Parquet wooden floors feature a distinguished crisscross pattern that is arranged by placing smaller wooden tiles in a repeating pattern. Traditionally, these floors were installed piece by piece, but in today’s time, parquet flooring features wood slats pre-stuck together against a backing material. The floor can then be installed simply by gluing and nailing the backing material onto the surface.
Since hardwood is the primary material used for parquetry flooring, the performance is also similar to solid hardwood flooring.
Over the Times
Traditionally, parquet flooring was common in the homes of wealthy people. It was an exclusively more enjoyable creation of excellent craftsmanship. Each wooden slat was cut and fitted into small pieces, forming unique and attractive geometric patterns. Such floors originated in the 16th century when they were first laid over a marble floor. Since then, they became a staple in the flooring world and a preferred choice of the upper class. During the war era, carpets became popular, but even then, parquet floors remain dominant. They were often paired off with carpets to achieve a sleek look.
It was in the 1960s and 1970s that manufacturers began producing thinner tiles that distinct between 9 inches and 12 inches. These were made from re-engineered wood and then arranged in geometric patterns. Though the appearance was similar to original parquet flooring, the costs were lower because the tiles were much smaller and easily cut and glued onto a thin hardwood veneer. Overall, the costs were quite reasonable and everyone, regardless of their class or status, chose parquet floors over other options.

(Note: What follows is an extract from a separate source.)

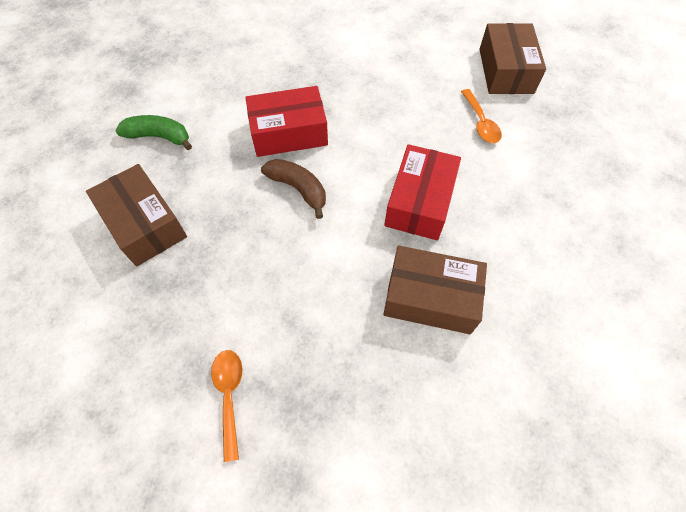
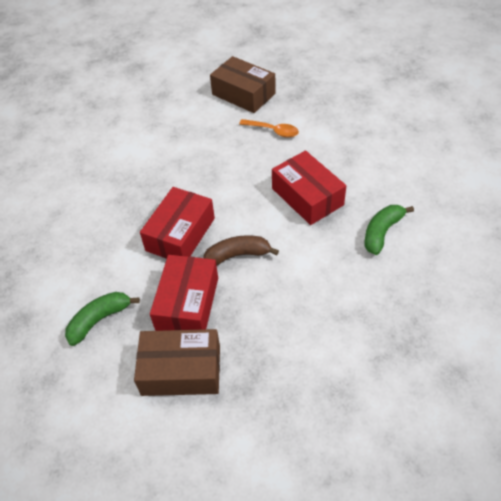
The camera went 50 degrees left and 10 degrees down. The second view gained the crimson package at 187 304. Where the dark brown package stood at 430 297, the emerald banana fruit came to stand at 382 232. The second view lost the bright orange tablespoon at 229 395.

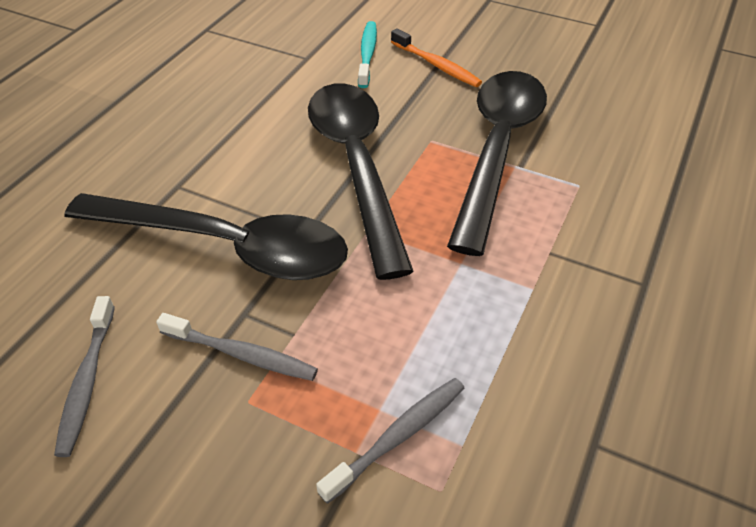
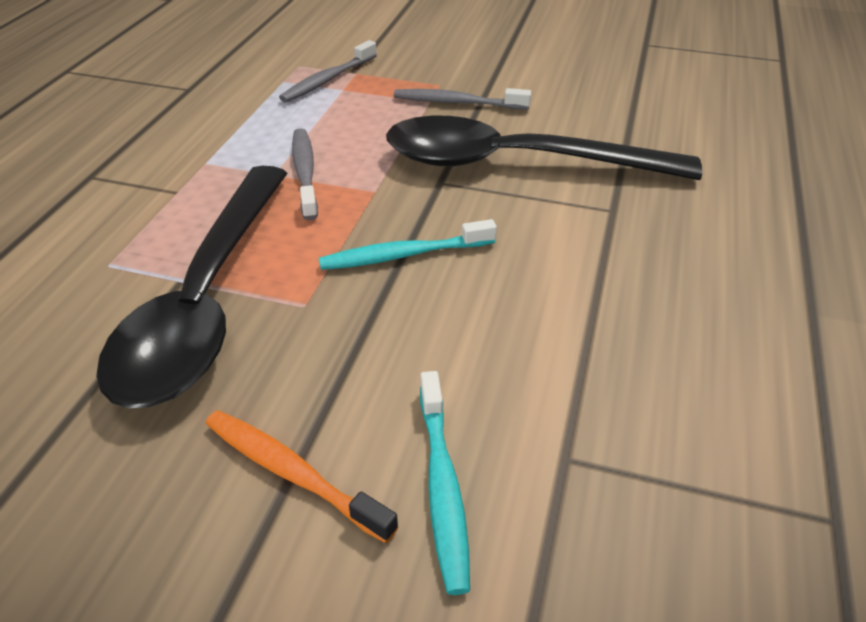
The camera went 170 degrees right and 5 degrees down. The ash-grey toothbrush ended up elsewhere, having gone from 87 381 to 305 173. Where the jet-black tablespoon stood at 357 166, the turquoise toothbrush came to stand at 404 255.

Generally, the most common tiles of parquet flooring range from 9 inches to 10 inches. They come in both square and rectangular forms. The thickness of these tiles is between 0.30 inches and 0.75 inches. The tiles are attached to a thin cloth, paper or plastic over a metallic or plastic frame. The topmost wooden layer is oak, walnut or maple.
Unfinished vs. more straightforward Flooring
Unfinished parquet floors can easily get damaged due to dust and other environmental factors. Plus, they get stained easily. These tiles may be sanded or coated with an appropriate material to preserve their characteristics and durability. Even though parquet floors can be treated after installation, it is best to invest in tiles that have been treated industrially if you prefer a higher quality flooring option.
Several finishing options are available for parquet floors. Roughly, they can be refinished the same number of times as a hardwood floor that has a similar thickness, but doing so isn’t easy because the grain is oriented in different directions. When they are not finished professionally, this often leads to cross grain scratching, which cannot be buffed out. Many times, the floor has to be sanded with hand so that it continues to look smooth.
Performance in Damp Environments
Compared to traditional hardwood flooring, recycled timber flooring, and other similar options, parquet floors perform slightly better when exposed to moist environments. Parquet floor consists of small slates. Compared to a traditional hardwood floor, each of these is less likely to expand and contract under humid conditions.
That being said, parquet is still wood, so it will mould and warp if it often comes in contact with water
Parquet flooring looks elegant and is commonly used in living rooms, kitchens, foyers and entry hallways. Generally, they work best in informal environments. When installed in kitchens or bathrooms, the intricate geometric designs can be a bit overwhelming and may not be able to bear high traffic and dampness. When it comes to bedrooms, they are only preferred if space is big and luxurious. For small and cluttered bedrooms, parquet recycled timber flooring is usually not a great idea.
- Herringbone – Deriving its name from a fish, this pattern features rectangular wooden tiles of the same length attached in a crisscross pattern.
- Double Herringbone – the pattern is the same as herringbone, but double planks are used together for a unique look.
- Basketweave pattern – this is a simple weave pattern, often created using different wood shades for a more enjoyable and unique effect.
- The wide range of options to choose from – parquet floors are available in so many patterns and styles that anyone is sure to find something they like. And even in terms of the core wood material, you can select from numerous wood types like oak, maple, and recycled timber.
- The installation is more straightforward, so labor costs are on the lower side. The entire floor is glued without any nails. Once the flooring has been laid, the urethane-based adhesive takes around 60 minutes or so to stick the backing firmly in place.
- Also, the tiles are thin and can be fabricated or cut with a saw.
- These days, parquet floor tiles are made from solid wood. As long, as they aren’t exposed to dampness, they remain durable and can be used for years.
- In some cases, the multi-piece construction also renders a 3D appearance, which looks exotic in drawing and family rooms.
- Prefinished tiles are readily available in the market, though they can be refinished even after installation. They are stained in many colours and treated with durable polyurethane finishes for extra protection.
- The parquet floor is not recommended for wet spaces and in the basement.
- The tiles are relatively thin. If you don’t choose a reputed provider, the fundamental value will be quite low. Obviously, without a solid underlying framework, the floor may flex sooner than expected.
Though refinishing options are available, they are quite limited when compared to other flooring types. The small thickness only permits slight sanding, which is further complicated by the multidirectional grain.